┏━━

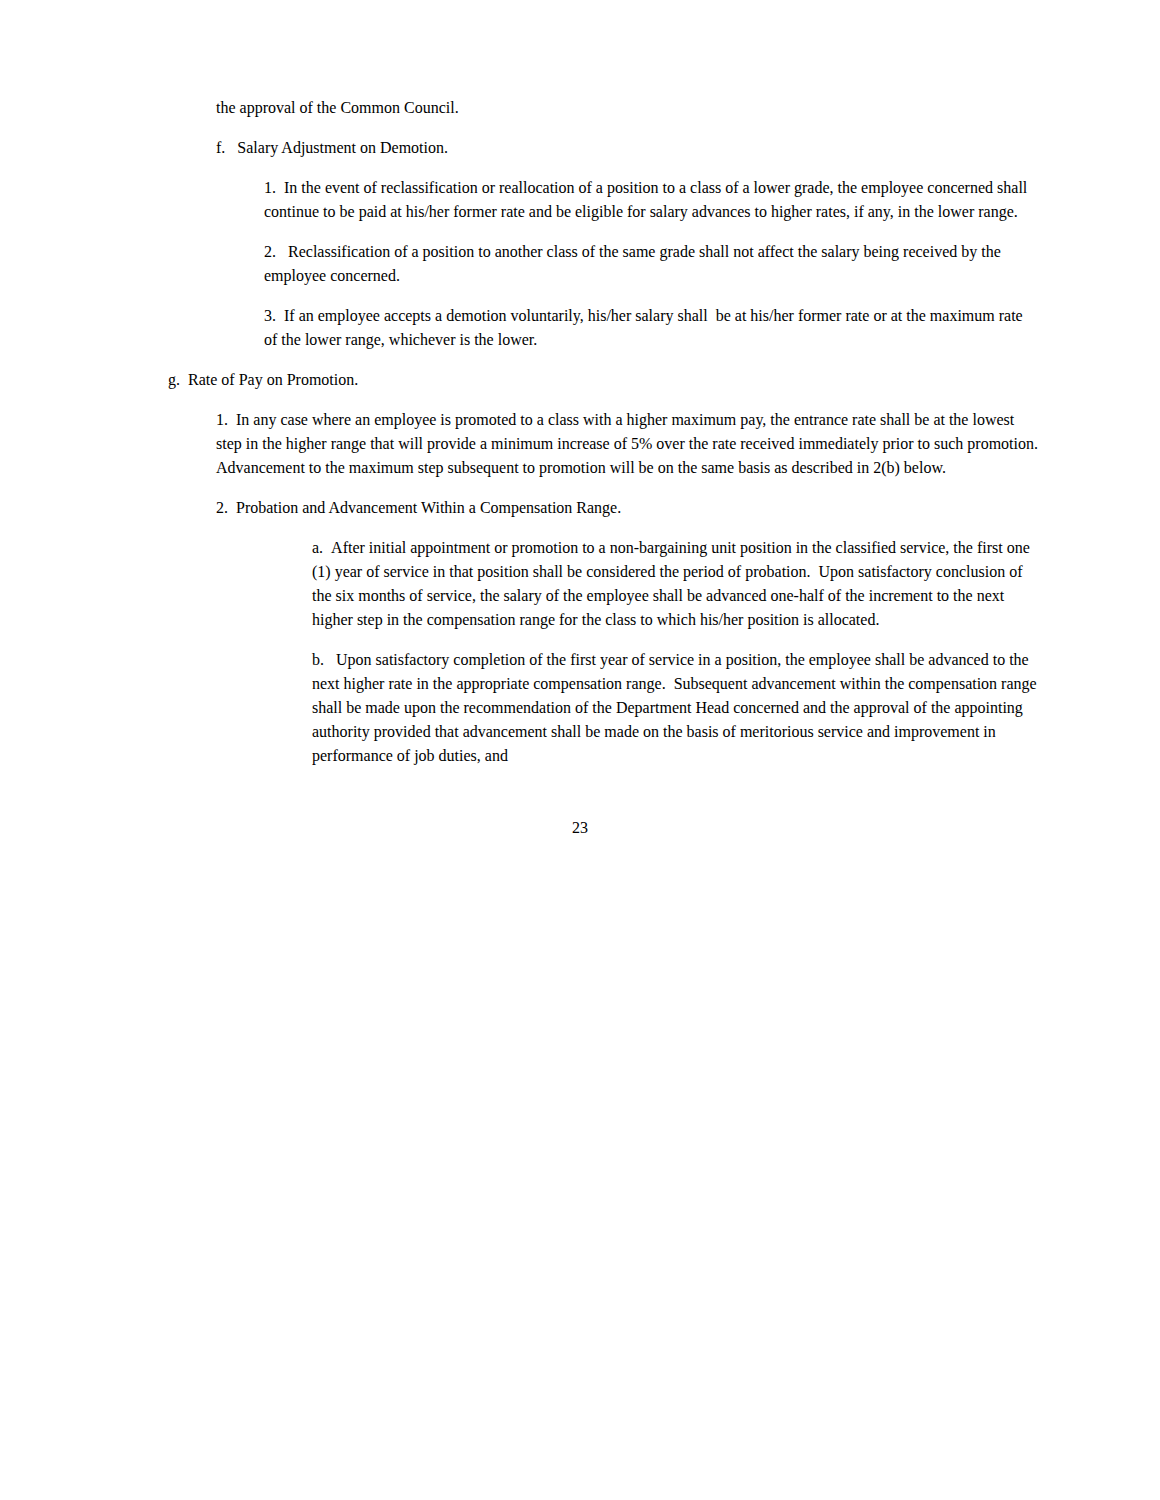the approval of the Common Council.
f. Salary Adjustment on Demotion.
1. In the event of reclassification or reallocation of a position to a class of a lower grade, the employee concerned shall continue to be paid at his/her former rate and be eligible for salary advances to higher rates, if any, in the lower range.
2. Reclassification of a position to another class of the same grade shall not affect the salary being received by the employee concerned.
3. If an employee accepts a demotion voluntarily, his/her salary shall be at his/her former rate or at the maximum rate of the lower range, whichever is the lower.
g. Rate of Pay on Promotion.
1. In any case where an employee is promoted to a class with a higher maximum pay, the entrance rate shall be at the lowest step in the higher range that will provide a minimum increase of 5% over the rate received immediately prior to such promotion. Advancement to the maximum step subsequent to promotion will be on the same basis as described in 2(b) below.
2. Probation and Advancement Within a Compensation Range.
a. After initial appointment or promotion to a non-bargaining unit position in the classified service, the first one (1) year of service in that position shall be considered the period of probation. Upon satisfactory conclusion of the six months of service, the salary of the employee shall be advanced one-half of the increment to the next higher step in the compensation range for the class to which his/her position is allocated.
b. Upon satisfactory completion of the first year of service in a position, the employee shall be advanced to the next higher rate in the appropriate compensation range. Subsequent advancement within the compensation range shall be made upon the recommendation of the Department Head concerned and the approval of the appointing authority provided that advancement shall be made on the basis of meritorious service and improvement in performance of job duties, and
23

┗━━

Report each line of the data that includes the string "grade".

1. In the event of reclassification or reallocation of a position to a class of a lower grade, the employee concerned shall continue to be paid at his/her former rate and be eligible for salary advances to higher rates, if any, in the lower range.
2. Reclassification of a position to another class of the same grade shall not affect the salary being received by the employee concerned.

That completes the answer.